It "took"
My husband goes for walks with camera in hand and shows me things he has seen. Sometimes he sends the photos to me, especially when I ask for one in particular. So, going through my old photos, I came across some winter photos of someone's little back yard garden area. It had temporary fencing, a drift of leaves in snow-capped piles, some scrounged looking items, and just a general look of comfortable know-how. I was very impressed and thought to myself, "I really want to meet these people!"
So I asked my husband where the photo was taken. Did he talk with the neighbors? Could he find it again? He couldn't remember.
A couple weeks later, it dawned on me that these photos were my own son's garden in another city and which I had seen only a couple of times. My son had sent me the photos. That was a very pleasant dawning. I'm a happy mom.
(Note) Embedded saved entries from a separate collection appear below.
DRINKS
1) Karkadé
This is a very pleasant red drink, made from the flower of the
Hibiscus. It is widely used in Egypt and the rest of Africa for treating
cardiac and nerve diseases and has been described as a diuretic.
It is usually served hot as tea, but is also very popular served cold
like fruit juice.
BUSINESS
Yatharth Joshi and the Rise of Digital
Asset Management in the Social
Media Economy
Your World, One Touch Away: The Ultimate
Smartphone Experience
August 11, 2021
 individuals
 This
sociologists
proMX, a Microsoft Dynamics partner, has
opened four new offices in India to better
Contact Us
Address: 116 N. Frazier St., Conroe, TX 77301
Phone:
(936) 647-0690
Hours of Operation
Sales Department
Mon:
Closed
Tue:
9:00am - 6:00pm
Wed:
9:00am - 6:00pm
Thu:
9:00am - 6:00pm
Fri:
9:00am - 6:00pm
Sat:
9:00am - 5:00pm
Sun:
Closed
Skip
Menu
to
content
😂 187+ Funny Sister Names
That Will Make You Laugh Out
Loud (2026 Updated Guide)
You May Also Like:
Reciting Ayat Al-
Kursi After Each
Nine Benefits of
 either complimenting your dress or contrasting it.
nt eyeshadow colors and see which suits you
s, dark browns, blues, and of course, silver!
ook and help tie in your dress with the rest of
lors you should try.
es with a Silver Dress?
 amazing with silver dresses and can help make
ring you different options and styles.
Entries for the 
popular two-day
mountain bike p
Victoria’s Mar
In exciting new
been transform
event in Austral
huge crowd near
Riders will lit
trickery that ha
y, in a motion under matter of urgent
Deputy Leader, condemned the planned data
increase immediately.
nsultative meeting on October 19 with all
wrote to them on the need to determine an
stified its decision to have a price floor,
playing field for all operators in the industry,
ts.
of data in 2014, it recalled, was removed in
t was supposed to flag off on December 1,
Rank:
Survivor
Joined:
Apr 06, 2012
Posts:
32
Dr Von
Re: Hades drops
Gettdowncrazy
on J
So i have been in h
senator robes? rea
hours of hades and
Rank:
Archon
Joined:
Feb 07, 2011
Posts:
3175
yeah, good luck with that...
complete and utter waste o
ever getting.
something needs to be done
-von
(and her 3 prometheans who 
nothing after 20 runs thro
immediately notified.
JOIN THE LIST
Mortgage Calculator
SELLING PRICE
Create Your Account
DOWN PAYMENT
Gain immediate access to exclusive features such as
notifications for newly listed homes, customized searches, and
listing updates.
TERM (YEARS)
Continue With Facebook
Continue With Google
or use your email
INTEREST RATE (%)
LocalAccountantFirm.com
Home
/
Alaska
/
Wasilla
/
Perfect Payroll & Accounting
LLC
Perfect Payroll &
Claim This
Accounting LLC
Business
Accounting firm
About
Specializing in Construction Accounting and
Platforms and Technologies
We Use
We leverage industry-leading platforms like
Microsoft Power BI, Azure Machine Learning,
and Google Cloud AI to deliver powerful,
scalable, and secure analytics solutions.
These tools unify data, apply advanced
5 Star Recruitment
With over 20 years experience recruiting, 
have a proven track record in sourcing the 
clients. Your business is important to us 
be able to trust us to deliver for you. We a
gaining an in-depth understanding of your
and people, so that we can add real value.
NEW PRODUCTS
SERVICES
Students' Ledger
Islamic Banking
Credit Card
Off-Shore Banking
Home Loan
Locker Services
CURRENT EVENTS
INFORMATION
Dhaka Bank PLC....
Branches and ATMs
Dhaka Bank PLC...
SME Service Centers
So I chatted with my son over the weekend and he had harvested his second round of cabbages, 120 pounds, with another 120 pounds or so left in the garden. These were not from his back yard but from a garden he and his wife had put in at his grandfather-in-law's home. It will all get turned into sauerkraut. He really does eat a LOT of sauerkraut. He says, "Cabbage is not a vegetable; it is meat." I guess he really tastes that umami element.
As child, my son helped me in the garden. In fact, his first independent garden project was to bust out a thick concrete pad that had once hosted a stone barbecue pit, haul buckets of river mud to fill in the empty spot left after the concrete removal, plant cabbage from seed, harvest, ferment, and can sauerkraut. He was 14....The evidence today is that the lesson stuck; the baptism took.